Maybe the Attorney General, Hendarman Supandji, has decided to execute a few people in the hope of taking the heat off of himself and an ongoing corruption scandal which is more than likely see him removed as the revelations of involvement keep moving on up the food chain at the Office of the Attorney General.
However, the reasons aside for the first executions of drug traffickers since 2004, it must not be forgotten that these two individuals smuggled drugs, were caught, tried and convicted in a court of law, and will soon pay the ultimate price for their stupidity.
The National Police Chief, General Sutanto, has also gone on the record to say that the executions should act as a deterrent. Nevertheless, they won't there is no sustainable evidence to suggest that the risk of death is a deterrent to the smuggling of drugs. Some people are just so desperate that no matter what the risk is they will still try and smuggle drugs.
Hansen Anthony Nwaolisa was caught trafficking 600g heroin in 43 capsules from Pakistan in January 2001. Samuel Iwachekawu Okoye was caught with 3.8kg of heroin in his luggage after arriving from India in January 2001.

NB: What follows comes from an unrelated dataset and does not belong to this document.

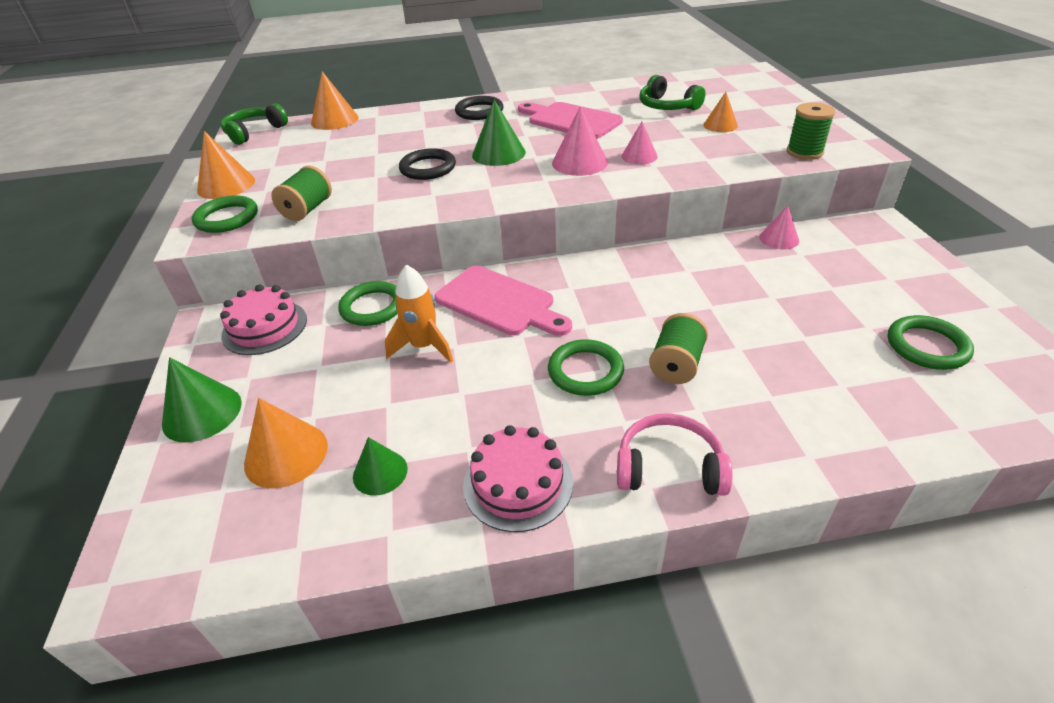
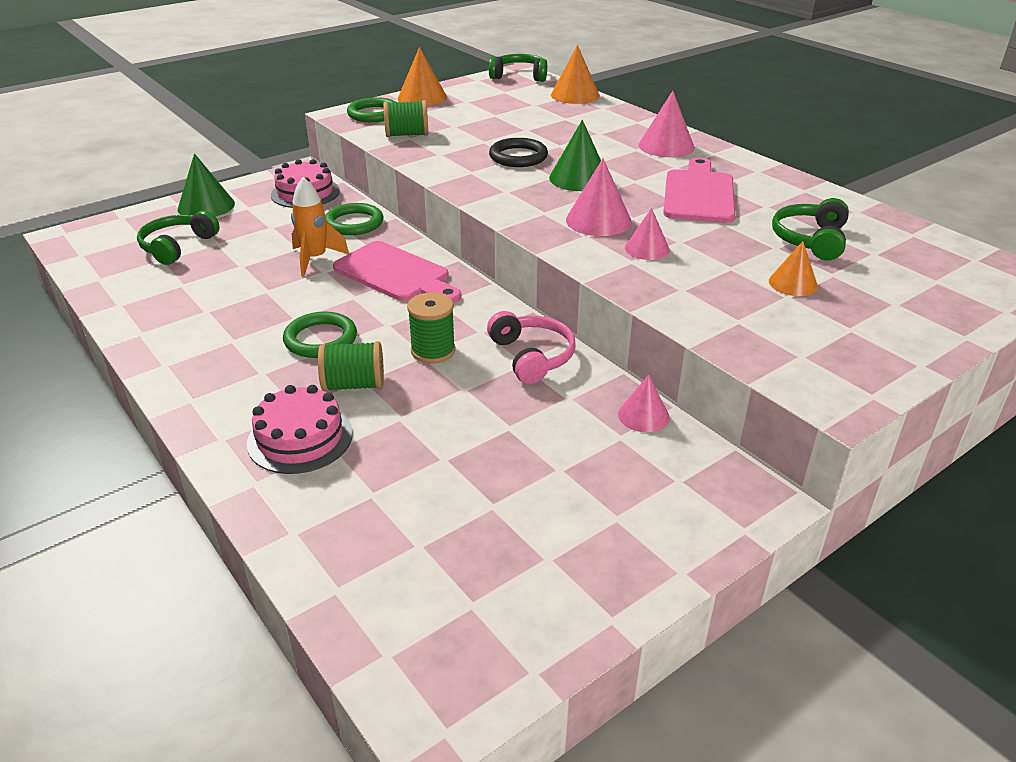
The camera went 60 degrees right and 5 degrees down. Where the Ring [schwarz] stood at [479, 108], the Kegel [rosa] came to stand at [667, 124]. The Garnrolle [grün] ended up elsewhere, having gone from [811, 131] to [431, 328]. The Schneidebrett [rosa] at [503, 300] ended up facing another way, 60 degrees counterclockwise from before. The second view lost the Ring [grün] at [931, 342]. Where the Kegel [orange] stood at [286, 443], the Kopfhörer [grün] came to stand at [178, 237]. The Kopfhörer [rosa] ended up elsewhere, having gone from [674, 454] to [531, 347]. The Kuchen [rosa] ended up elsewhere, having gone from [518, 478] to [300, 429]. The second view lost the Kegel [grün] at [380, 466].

Both men were sentenced to death in mid-2001 and their final appeals for clemency were rejected in July 2004. They are currently in special holding cells at the Nusakambangan Prison in Central Java.
According to Amnesty International, "Experts in international law, including the top UN officials, have confirmed that applying the death penalty for drug-related offences is a breach of international law".
The latest figures state that there are almost 60 people on death row in Indonesia for drug related offences and of these almost half are foreigners.